When a line of the records below contains the string "erhöht", copy that whole line.

*Materials provided:*
==============================

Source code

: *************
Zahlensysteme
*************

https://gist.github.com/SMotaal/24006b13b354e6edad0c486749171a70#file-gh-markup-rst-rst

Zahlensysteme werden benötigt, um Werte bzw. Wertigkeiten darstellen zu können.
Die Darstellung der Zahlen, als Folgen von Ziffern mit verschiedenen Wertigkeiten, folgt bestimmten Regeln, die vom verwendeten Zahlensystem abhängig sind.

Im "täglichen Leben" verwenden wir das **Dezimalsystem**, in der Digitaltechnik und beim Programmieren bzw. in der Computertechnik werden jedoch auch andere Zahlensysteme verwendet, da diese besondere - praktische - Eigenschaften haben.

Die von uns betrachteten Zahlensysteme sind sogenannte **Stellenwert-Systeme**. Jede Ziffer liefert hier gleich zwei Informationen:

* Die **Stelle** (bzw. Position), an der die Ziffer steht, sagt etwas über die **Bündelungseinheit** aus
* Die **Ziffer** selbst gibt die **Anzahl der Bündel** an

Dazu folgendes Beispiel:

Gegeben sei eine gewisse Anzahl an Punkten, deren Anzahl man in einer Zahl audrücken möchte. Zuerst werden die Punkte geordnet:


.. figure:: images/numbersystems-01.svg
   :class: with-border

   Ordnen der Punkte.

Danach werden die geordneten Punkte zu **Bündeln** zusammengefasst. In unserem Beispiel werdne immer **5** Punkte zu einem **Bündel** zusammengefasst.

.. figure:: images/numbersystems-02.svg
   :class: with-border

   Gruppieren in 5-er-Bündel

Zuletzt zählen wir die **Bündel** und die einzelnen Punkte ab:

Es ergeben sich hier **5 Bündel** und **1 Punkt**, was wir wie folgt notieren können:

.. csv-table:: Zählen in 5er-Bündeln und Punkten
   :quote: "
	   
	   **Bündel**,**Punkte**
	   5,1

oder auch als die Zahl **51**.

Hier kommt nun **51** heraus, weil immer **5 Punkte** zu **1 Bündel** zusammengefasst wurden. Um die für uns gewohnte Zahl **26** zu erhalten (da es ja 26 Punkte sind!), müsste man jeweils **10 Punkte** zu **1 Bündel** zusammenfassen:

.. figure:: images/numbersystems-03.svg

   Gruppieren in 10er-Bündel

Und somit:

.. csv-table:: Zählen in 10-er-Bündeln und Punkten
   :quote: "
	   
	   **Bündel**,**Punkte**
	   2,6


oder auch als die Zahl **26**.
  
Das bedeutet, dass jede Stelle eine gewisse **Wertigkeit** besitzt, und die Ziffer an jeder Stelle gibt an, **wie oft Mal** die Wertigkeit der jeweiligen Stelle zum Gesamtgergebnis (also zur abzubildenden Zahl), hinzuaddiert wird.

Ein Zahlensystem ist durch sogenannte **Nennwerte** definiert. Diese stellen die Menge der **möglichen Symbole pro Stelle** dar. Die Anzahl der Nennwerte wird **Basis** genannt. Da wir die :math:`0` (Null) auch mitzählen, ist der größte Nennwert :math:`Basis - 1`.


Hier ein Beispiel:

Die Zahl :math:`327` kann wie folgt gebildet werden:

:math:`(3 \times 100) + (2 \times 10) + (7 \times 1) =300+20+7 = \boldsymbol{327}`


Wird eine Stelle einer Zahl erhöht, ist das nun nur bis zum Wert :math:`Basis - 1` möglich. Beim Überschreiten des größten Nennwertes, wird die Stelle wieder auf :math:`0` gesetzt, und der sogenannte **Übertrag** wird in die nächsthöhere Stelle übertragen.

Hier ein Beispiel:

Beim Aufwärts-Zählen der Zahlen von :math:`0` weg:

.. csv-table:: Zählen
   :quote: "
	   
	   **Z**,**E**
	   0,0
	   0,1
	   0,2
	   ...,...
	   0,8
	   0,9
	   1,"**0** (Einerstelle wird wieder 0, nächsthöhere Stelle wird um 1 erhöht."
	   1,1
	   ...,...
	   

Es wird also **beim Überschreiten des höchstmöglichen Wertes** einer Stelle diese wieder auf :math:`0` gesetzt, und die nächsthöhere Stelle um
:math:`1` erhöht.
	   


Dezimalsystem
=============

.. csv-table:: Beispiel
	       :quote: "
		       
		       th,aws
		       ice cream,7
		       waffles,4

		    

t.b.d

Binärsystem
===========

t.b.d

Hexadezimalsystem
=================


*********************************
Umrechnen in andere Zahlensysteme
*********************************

==============================

*Output:*
Wird eine Stelle einer Zahl erhöht, ist das nun nur bis zum Wert :math:`Basis - 1` möglich. Beim Überschreiten des größten Nennwertes, wird die Stelle wieder auf :math:`0` gesetzt, und der sogenannte **Übertrag** wird in die nächsthöhere Stelle übertragen.
	   1,"**0** (Einerstelle wird wieder 0, nächsthöhere Stelle wird um 1 erhöht."
:math:`1` erhöht.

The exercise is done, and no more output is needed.